2. As described in claim 1 GhDBB28 The application of genes in regulating salt tolerance in upland cotton plants is characterized by, Silencing the target gene fragment shown in SEQ ID NO.9 using a biological product GhDBB28 Gene; The biological product includes: a recombinant plasmid or recombinant Agrobacterium containing the target gene fragment shown in SEQ ID NO.
9.
3. As described in claim 2 GhDBB28 The application of genes in regulating salt tolerance in upland cotton plants is characterized by, The recombinant plasmid was obtained by inserting the gene fragment shown in SEQ ID NO.9 into the TRV2 vector.
4. The method according to claim 3 GhDBB28 The application of genes in regulating salt tolerance in upland cotton plants is characterized by, The recombinant Agrobacterium was obtained by introducing the recombinant plasmid into Agrobacterium.

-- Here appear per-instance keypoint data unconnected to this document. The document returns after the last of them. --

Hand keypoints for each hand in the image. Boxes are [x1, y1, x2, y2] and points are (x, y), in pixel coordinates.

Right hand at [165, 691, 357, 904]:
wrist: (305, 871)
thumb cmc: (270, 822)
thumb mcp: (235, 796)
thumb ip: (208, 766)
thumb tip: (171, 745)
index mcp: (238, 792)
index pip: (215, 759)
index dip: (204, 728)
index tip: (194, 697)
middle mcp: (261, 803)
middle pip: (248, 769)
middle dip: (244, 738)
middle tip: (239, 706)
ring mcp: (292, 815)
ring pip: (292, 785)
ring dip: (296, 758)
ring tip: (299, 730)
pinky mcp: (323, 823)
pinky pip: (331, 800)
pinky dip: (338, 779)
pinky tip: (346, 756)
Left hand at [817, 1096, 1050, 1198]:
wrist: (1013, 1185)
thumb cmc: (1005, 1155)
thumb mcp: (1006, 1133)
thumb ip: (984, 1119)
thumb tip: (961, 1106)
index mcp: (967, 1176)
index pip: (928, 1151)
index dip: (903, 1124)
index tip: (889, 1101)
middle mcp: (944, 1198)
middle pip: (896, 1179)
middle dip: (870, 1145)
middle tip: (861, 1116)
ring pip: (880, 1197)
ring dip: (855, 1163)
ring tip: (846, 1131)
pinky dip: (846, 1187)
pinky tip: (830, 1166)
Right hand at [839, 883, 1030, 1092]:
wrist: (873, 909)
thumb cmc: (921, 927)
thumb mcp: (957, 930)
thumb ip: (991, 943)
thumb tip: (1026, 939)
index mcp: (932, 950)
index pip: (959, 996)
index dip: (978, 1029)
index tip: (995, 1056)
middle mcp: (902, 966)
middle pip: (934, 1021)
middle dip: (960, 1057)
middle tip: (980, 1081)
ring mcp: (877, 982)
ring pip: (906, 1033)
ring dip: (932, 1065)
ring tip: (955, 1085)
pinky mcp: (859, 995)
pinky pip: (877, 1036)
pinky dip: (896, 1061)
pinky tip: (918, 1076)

5. The method according to claim 4 GhDBB28 The application of genes in regulating salt tolerance in upland cotton plants is characterized by, The silence GhDBB28 Genes, including: injecting recombinant Agrobacterium into the cotyledons of upland cotton plants.
6. The method according to claim 5 GhDBB28 The application of genes in regulating salt tolerance in upland cotton plants is characterized by, Recombinant Agrobacterium was cultured to obtain an infecting bacterial suspension. During the cotyledon expansion stage of upland cotton plants, the bacterial suspension containing the helper plasmid TRV1 was mixed with the infecting bacterial suspension in equal proportions and injected into the cotyledons of the upland cotton plants to achieve control of the bacteria in the upland cotton plants. GhDBB28 Gene silencing.

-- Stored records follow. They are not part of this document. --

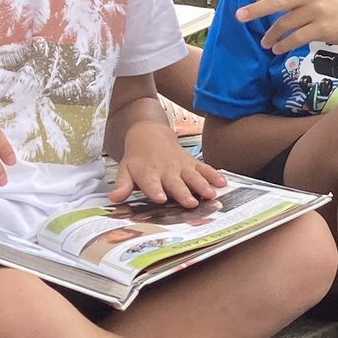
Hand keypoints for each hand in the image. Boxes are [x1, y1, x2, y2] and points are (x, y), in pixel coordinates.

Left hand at [111, 120, 228, 207]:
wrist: (149, 135)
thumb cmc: (137, 159)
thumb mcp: (125, 170)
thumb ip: (122, 185)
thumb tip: (114, 199)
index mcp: (148, 174)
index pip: (151, 183)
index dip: (155, 191)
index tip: (160, 198)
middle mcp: (166, 170)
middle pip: (175, 183)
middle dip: (183, 192)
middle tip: (190, 203)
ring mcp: (181, 166)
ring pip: (193, 176)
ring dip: (202, 185)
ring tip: (210, 195)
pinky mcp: (192, 163)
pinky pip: (205, 168)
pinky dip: (214, 175)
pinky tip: (223, 183)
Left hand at [240, 0, 337, 55]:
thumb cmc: (336, 9)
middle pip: (277, 3)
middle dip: (256, 10)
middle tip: (239, 16)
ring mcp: (317, 11)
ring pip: (285, 24)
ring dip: (272, 36)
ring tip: (265, 43)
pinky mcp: (322, 28)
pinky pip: (296, 38)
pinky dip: (284, 45)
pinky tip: (278, 49)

7. The method according to claim 1 GhDBB28 The application of genes in regulating salt tolerance in upland cotton plants is characterized by, The improvement of upland cotton plants' salt sensitivity is manifested in the following ways: reducing chlorophyll content, POD activity, and SOD activity in upland cotton plants, and increasing MDA content and relative conductivity in upland cotton plants.

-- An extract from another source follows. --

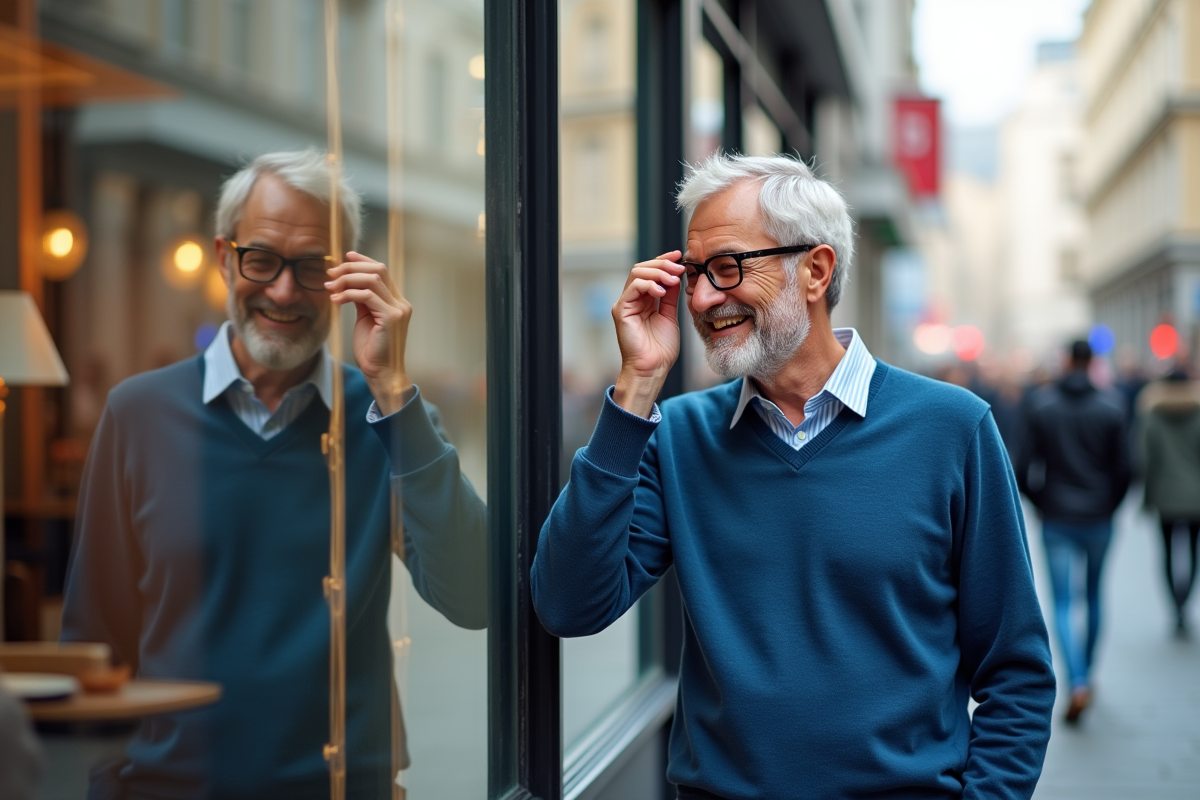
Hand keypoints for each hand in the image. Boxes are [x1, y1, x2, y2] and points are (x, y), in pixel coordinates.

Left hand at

8. The application of recombinant plasmids or recombinant Agrobacterium in improving the salt sensitivity of upland cotton plants, characterized in that... The recombinant plasmid or recombinant Agrobacterium contains the target gene fragment shown in SEQ ID NO. 9; the target gene is GhDBB28 Genes, the ones mentioned GhDBB28 The nucleotide sequence of the gene is shown in SEQ ID NO.
1.
9. GhDBB28 The application of gene-encoded proteins in regulating salt tolerance in upland cotton plants, the aforementioned GhDBB28 The amino acid sequence of the gene-encoded protein is shown in SEQ ID NO.4, characterized in that, By silencing the claims in claim 1 GhDBB28 Genes, reduce GhDBB28 The level of genes encoding proteins increases the sensitivity of upland cotton plants to salt.